The organization has also started a postcard campaign telling clients to ask their bosses to cover the pill. Charbonneau says the postcard campaign has helped employees of such giant companies as Microsoft, Darigold, and Swedish Medical Center persuade their bosses to cover contraceptives.

But Bartell employees have had no luck turning around their company's policies.

One of them was Jennifer Erickson, a 26-year-old supervising pharmacist at the company's downtown Bellevue store.

Beginning last summer, Erickson wrote several letters to company officials asking them to start covering the pill for female employees. She says the company did not respond to her concerns.
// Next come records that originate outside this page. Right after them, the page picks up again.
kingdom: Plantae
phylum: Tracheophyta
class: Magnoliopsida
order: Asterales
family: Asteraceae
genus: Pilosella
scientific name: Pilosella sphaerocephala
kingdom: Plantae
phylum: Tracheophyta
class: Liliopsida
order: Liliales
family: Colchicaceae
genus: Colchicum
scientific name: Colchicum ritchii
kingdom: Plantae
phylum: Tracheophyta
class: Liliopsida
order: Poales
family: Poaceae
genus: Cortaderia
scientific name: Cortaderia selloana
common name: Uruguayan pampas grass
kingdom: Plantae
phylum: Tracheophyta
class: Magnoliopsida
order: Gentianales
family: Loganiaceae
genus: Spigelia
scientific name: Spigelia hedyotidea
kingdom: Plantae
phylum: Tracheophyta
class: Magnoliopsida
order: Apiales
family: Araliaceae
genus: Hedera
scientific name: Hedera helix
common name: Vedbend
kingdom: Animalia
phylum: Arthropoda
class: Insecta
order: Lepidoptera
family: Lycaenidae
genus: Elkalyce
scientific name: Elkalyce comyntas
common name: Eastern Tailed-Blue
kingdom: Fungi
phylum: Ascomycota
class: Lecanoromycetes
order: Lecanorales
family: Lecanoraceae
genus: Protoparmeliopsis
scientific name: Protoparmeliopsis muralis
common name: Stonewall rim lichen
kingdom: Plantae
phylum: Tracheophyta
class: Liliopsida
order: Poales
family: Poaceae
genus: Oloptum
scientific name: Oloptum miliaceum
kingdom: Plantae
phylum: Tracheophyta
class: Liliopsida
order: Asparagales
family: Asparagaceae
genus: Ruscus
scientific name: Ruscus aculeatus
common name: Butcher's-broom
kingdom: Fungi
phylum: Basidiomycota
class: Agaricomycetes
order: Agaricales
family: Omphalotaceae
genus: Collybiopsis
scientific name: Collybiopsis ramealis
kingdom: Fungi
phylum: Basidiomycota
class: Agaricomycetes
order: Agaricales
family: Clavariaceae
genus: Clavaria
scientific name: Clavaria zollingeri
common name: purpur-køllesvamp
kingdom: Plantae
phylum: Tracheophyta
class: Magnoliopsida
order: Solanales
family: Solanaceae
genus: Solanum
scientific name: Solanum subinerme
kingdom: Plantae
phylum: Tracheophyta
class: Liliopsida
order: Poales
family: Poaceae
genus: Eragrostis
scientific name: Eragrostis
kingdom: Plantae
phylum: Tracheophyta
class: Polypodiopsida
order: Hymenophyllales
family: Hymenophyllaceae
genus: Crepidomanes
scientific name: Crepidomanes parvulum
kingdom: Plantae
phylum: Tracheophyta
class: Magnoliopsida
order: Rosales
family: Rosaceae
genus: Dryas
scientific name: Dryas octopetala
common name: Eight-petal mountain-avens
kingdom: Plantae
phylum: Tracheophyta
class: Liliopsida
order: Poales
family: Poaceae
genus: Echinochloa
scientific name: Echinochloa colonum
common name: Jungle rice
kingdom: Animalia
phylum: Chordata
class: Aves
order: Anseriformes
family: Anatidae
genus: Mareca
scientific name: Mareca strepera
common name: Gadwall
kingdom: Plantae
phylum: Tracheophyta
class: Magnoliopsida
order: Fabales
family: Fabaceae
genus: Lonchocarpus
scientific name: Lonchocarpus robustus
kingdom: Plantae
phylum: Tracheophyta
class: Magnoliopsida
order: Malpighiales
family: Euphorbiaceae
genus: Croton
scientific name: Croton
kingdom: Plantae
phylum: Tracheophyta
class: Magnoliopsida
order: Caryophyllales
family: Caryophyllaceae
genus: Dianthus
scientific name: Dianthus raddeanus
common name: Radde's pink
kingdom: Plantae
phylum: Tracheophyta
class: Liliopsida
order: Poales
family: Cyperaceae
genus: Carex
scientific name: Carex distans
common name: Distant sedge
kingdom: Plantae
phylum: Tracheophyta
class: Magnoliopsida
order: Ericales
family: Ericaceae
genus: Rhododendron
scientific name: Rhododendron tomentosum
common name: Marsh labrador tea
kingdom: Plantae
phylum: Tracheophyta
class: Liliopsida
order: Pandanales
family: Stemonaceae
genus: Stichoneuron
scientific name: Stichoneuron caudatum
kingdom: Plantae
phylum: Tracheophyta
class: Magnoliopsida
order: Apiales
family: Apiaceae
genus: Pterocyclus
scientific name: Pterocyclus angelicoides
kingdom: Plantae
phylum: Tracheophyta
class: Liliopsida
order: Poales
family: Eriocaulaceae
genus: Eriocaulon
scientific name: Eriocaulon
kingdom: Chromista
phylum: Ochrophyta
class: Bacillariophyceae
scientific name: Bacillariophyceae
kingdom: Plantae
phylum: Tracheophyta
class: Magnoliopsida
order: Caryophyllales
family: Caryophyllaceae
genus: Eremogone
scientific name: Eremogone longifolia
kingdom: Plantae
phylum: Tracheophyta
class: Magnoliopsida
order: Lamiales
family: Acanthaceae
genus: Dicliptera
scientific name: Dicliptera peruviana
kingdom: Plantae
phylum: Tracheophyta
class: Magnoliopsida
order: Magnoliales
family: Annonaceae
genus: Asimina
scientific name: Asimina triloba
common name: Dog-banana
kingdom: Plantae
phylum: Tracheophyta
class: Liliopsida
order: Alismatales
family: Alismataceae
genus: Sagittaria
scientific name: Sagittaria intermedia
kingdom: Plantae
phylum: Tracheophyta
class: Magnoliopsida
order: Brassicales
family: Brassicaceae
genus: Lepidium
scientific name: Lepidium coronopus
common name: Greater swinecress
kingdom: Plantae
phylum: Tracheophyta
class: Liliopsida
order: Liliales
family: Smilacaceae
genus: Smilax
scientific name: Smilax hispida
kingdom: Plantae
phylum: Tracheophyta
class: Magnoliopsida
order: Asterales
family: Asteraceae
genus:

As the lead plaintiff in the case, she said, "The suit filed today will affect all of the women employed by Bartell Drug. But that's not enough. There are 60 million women of child-bearing age in this country and I am standing up for them, too."

Charbonneau says that Bartell is one of 50 companies in Washington state that still does not cover contraceptives after being asked by Planned Parenthood and its clients to do so.

But Planned Parenthood decided to go after Bartell, Charbonneau said, because the drugstore chain is generally considered to be a good employer and progressive company.

For example, Bartell sells the morning-after pill, a strong contraceptive that flushes a fertilized egg out of a woman's body if taken shortly after intercourse. Under pressure from abortion opponents, some pharmacies have removed the morning-after pill from their shelves.

Charbonneau said Planned Parenthood believes a suit against Bartell would make people aware that even generally good employers are neglecting to help their employees pay for contraception.

Bartell's Barber said the company will review its medical plan in coming months.

Material from the Los Angeles Times and The Associated Press is included in this report.